- _The task_
From the entries that follow, copy exactly the lines beginning at the line holding "We consider now" and continuing through the line holding "Z(p<sub>i</sub>/μ, α<sub>s</sub>(μ<sup>2</sup>), ε)".

Saved data entries:
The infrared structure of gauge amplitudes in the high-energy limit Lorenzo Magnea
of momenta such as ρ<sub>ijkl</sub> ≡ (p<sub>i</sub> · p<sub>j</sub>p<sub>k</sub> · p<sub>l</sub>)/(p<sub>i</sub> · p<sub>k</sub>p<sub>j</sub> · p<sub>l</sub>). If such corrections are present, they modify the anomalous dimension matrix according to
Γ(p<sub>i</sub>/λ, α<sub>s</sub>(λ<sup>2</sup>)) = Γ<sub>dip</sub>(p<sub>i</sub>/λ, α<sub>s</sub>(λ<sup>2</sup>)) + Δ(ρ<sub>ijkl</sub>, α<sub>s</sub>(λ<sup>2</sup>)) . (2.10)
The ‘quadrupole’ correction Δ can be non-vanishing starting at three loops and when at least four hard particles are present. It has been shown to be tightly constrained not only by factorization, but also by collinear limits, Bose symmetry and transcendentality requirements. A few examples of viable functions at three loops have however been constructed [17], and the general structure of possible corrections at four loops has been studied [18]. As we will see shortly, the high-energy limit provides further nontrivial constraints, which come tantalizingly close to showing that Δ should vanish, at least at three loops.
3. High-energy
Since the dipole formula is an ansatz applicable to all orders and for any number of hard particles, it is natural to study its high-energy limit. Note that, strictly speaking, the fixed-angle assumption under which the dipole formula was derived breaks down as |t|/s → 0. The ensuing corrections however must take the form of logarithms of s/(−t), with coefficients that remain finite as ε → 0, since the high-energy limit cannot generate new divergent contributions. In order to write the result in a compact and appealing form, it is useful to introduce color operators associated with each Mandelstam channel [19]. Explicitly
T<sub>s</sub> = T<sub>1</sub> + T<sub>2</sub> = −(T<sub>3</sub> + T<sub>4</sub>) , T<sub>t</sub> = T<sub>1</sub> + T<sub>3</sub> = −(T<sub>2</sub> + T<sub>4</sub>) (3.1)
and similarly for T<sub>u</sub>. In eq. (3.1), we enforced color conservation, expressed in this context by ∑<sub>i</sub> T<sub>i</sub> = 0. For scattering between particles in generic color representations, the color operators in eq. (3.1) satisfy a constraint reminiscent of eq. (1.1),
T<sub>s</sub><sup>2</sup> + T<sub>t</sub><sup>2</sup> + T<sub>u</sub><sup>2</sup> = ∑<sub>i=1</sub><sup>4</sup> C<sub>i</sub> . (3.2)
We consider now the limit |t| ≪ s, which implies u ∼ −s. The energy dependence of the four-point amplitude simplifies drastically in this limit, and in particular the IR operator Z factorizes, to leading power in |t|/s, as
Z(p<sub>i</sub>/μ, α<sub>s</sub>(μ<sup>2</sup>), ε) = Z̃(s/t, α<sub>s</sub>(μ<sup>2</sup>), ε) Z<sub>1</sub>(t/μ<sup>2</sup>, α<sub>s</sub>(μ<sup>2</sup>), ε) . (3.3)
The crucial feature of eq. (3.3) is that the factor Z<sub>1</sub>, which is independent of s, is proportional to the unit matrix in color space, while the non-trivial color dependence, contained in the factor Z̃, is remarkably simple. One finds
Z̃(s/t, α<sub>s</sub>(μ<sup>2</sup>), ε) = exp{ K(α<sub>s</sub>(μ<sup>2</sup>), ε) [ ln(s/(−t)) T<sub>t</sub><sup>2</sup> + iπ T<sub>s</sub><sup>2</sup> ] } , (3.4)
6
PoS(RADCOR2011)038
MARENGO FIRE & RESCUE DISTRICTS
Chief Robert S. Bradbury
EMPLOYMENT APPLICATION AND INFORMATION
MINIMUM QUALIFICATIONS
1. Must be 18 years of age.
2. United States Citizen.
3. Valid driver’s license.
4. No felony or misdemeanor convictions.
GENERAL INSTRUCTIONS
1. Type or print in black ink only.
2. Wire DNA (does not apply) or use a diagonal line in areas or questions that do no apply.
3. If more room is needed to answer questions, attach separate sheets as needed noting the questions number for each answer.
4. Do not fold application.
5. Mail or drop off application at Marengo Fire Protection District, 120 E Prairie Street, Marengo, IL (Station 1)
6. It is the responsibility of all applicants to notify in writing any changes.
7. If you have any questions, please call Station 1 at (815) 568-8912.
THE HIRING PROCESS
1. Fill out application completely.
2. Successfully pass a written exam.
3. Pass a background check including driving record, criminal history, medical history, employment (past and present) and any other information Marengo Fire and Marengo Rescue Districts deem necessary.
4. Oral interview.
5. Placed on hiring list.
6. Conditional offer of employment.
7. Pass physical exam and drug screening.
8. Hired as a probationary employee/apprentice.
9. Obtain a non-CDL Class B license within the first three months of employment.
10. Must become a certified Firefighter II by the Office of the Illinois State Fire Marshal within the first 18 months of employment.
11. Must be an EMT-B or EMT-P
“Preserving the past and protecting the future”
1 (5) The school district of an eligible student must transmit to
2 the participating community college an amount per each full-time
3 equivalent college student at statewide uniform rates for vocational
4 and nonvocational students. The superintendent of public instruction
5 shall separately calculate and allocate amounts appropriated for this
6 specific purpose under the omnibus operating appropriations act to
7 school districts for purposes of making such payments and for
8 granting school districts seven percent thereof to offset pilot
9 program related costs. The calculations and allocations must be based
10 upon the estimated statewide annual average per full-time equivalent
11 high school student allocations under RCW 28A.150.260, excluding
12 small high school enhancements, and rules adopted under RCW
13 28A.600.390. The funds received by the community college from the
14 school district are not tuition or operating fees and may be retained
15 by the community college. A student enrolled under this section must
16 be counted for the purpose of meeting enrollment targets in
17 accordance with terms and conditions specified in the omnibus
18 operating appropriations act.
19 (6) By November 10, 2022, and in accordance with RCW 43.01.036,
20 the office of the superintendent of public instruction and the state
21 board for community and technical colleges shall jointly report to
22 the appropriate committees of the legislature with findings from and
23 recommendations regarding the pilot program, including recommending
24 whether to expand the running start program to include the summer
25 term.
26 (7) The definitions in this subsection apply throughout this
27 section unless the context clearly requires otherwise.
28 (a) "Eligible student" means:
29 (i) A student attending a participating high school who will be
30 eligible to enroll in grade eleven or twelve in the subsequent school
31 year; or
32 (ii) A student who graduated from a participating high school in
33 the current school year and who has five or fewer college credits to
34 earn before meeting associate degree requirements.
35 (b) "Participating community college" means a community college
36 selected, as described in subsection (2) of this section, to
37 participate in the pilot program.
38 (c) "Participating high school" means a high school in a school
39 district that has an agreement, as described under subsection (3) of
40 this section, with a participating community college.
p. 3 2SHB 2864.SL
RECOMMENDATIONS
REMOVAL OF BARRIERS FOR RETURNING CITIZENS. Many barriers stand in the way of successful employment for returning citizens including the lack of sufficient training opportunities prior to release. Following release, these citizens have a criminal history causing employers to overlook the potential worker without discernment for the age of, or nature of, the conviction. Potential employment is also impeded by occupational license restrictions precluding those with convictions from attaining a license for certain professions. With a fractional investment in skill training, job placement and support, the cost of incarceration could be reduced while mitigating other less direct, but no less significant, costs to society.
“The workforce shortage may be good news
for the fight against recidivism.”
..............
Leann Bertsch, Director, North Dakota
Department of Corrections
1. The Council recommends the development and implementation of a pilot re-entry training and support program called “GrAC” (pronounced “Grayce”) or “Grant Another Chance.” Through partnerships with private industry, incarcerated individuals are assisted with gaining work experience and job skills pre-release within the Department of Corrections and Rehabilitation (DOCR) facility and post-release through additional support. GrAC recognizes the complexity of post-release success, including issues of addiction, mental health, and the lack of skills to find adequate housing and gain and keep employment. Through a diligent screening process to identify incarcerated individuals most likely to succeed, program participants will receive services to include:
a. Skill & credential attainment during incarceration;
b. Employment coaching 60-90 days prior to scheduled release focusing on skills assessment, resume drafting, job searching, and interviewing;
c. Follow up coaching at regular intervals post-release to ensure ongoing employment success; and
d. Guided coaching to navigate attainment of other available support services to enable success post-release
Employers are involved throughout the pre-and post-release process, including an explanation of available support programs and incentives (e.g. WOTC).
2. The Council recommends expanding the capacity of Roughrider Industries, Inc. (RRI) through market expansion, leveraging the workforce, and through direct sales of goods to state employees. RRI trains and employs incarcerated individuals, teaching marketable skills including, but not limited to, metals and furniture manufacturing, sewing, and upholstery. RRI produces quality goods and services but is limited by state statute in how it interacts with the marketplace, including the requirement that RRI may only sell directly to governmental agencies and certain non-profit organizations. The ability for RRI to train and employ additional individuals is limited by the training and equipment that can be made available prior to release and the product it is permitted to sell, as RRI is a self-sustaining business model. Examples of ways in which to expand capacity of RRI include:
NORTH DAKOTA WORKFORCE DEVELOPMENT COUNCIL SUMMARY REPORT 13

- _Written solution_
We consider now the limit |t| ≪ s, which implies u ∼ −s. The energy dependence of the four-point amplitude simplifies drastically in this limit, and in particular the IR operator Z factorizes, to leading power in |t|/s, as
Z(p<sub>i</sub>/μ, α<sub>s</sub>(μ<sup>2</sup>), ε) = Z̃(s/t, α<sub>s</sub>(μ<sup>2</sup>), ε) Z<sub>1</sub>(t/μ<sup>2</sup>, α<sub>s</sub>(μ<sup>2</sup>), ε) . (3.3)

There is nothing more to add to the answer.